(Beginning of TASK INPUTS)
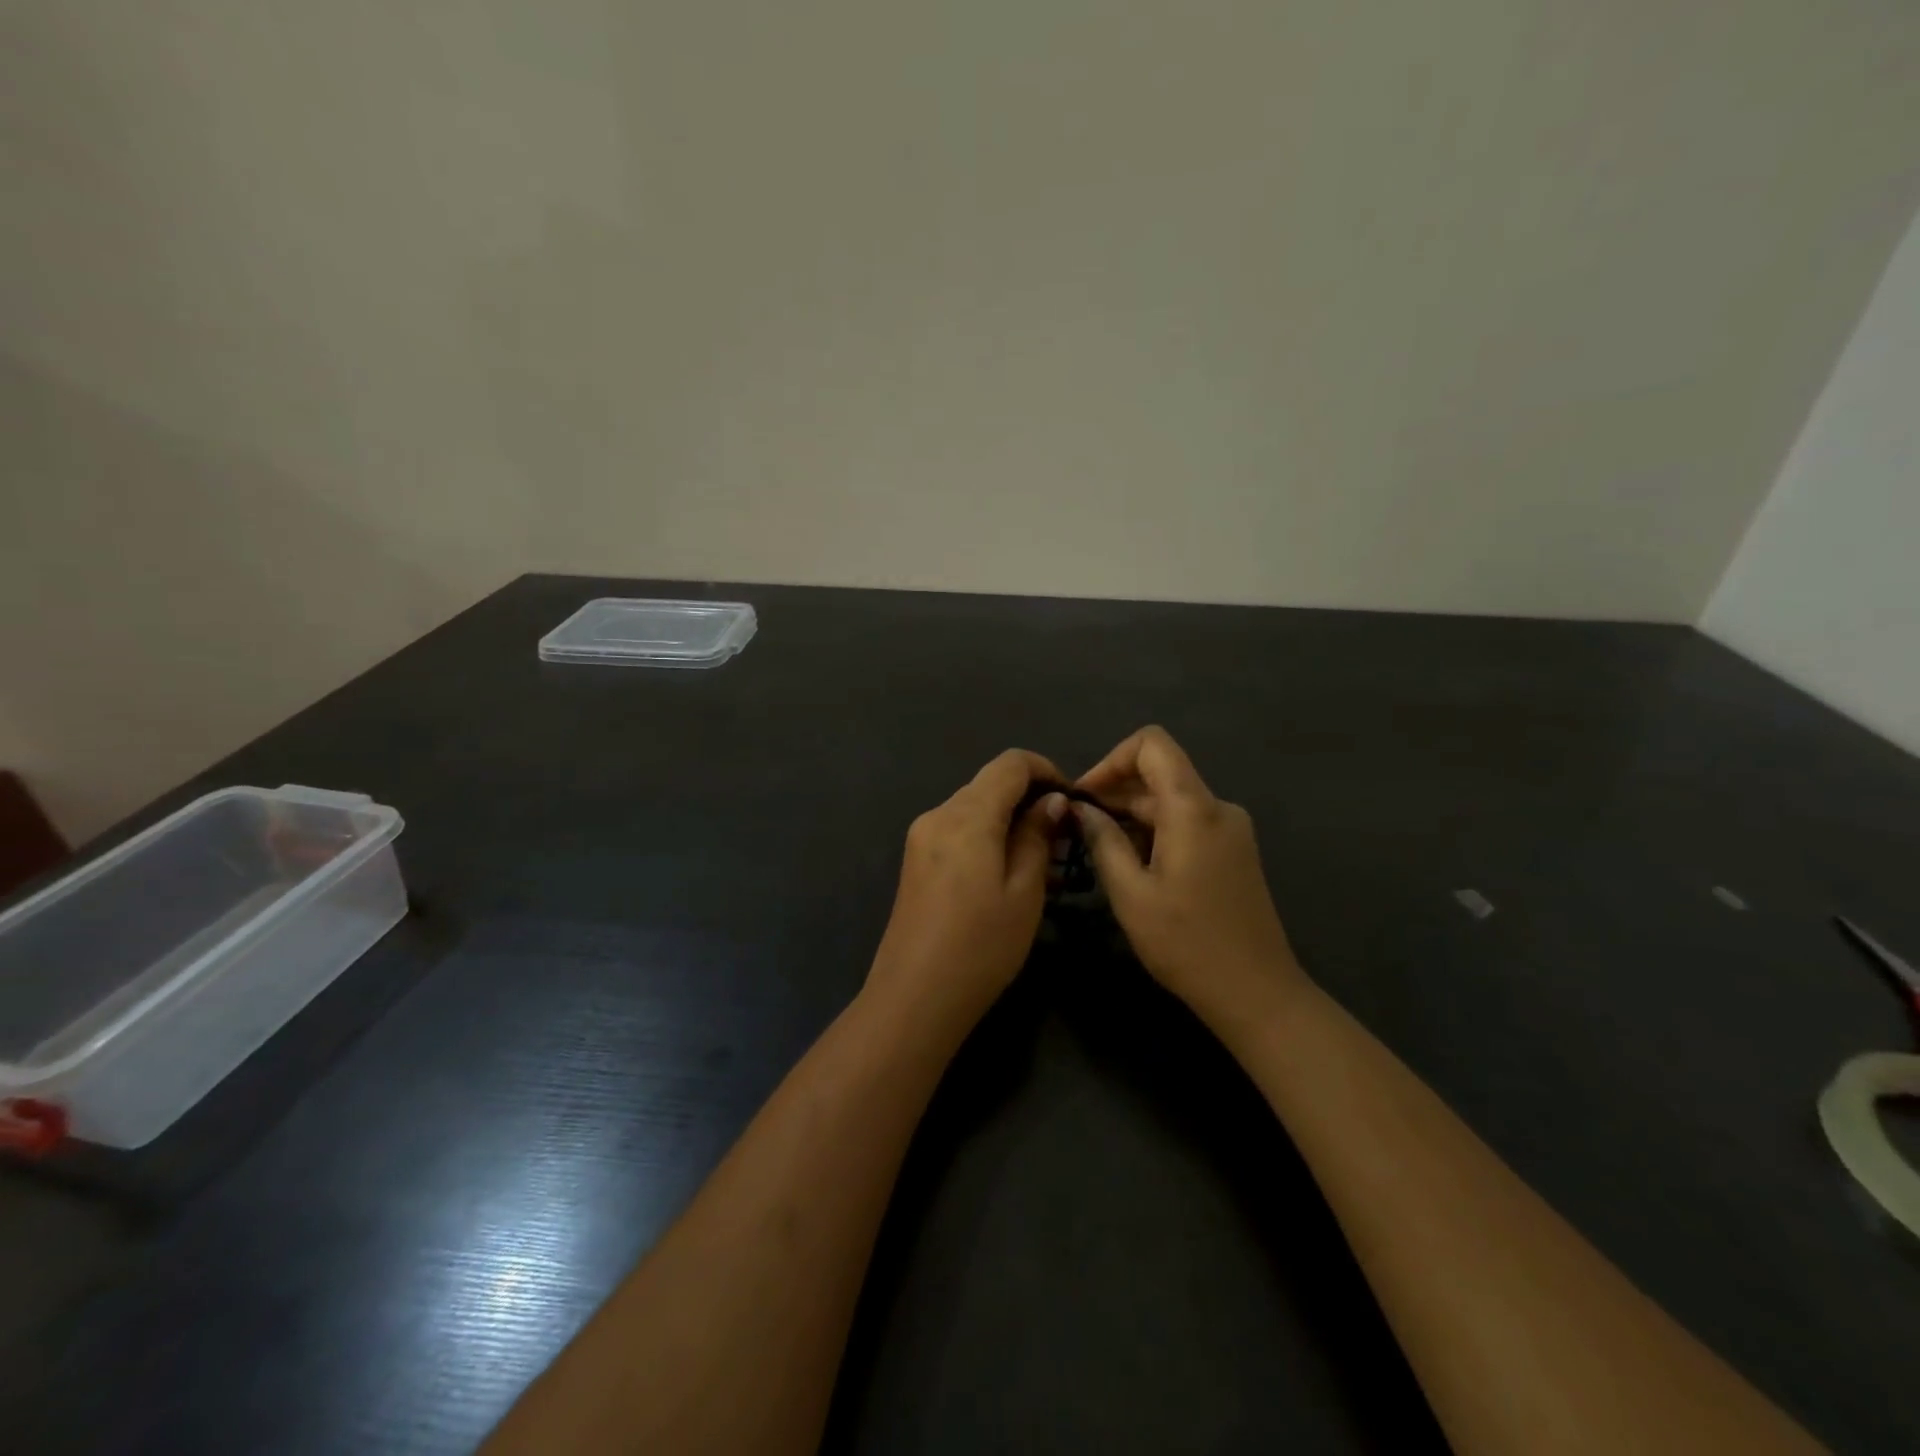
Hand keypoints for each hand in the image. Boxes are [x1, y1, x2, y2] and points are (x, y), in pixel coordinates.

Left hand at [866, 750, 1068, 1033]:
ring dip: (1008, 818)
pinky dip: (986, 835)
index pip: (1011, 763)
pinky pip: (957, 829)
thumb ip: (1037, 836)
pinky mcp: (915, 859)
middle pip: (990, 783)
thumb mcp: (1024, 891)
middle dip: (1029, 798)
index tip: (1072, 802)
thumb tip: (1051, 800)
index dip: (1046, 770)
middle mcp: (938, 814)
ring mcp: (921, 836)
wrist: (914, 997)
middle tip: (1063, 839)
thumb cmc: (981, 947)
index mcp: (966, 816)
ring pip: (974, 806)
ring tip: (1041, 858)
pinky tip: (1006, 870)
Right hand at [1074, 727, 1307, 1031]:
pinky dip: (1154, 831)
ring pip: (1170, 801)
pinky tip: (1132, 865)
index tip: (1085, 797)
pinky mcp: (1234, 850)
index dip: (1111, 760)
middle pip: (1159, 774)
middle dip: (1114, 793)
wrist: (1256, 992)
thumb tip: (1081, 808)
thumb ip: (1104, 841)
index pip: (1152, 744)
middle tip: (1078, 830)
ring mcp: (1230, 829)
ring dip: (1131, 816)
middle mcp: (1217, 807)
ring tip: (1098, 851)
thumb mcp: (1131, 894)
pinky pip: (1186, 822)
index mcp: (1194, 809)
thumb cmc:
(End of TASK INPUTS)
WHAT NEEDS TO BE DONE
Your reply should repeat the entries above exactly, leaving the pictures out.

WRITTEN ANSWER
Hand keypoints for each hand in the image. Boxes are [x1, y1, x2, y2] and points are (x, y), in pixel coordinates.

Left hand at [866, 750, 1068, 1033]:
ring dip: (1008, 818)
pinky dip: (986, 835)
index pip: (1011, 763)
pinky pip: (957, 829)
thumb ip: (1037, 836)
pinky mcp: (915, 859)
middle pip: (990, 783)
thumb mcp: (1024, 891)
middle dip: (1029, 798)
index tip: (1072, 802)
thumb tip: (1051, 800)
index dip: (1046, 770)
middle mcp: (938, 814)
ring mcp: (921, 836)
wrist: (914, 997)
middle tip: (1063, 839)
thumb cmc: (981, 947)
index mcp: (966, 816)
ring pip: (974, 806)
ring tip: (1041, 858)
pinky tip: (1006, 870)
Right hand at [1074, 727, 1307, 1031]:
pinky dip: (1154, 831)
ring pip: (1170, 801)
pinky tip: (1132, 865)
index tip: (1085, 797)
pinky mcp: (1234, 850)
index dip: (1111, 760)
middle pip: (1159, 774)
middle dip: (1114, 793)
wrist: (1256, 992)
thumb tip: (1081, 808)
thumb ip: (1104, 841)
index pip: (1152, 744)
middle tip: (1078, 830)
ring mcp: (1230, 829)
ring dip: (1131, 816)
middle mcp: (1217, 807)
ring tip: (1098, 851)
thumb mcp: (1131, 894)
pinky pip: (1186, 822)
index mcp: (1194, 809)
thumb cmc:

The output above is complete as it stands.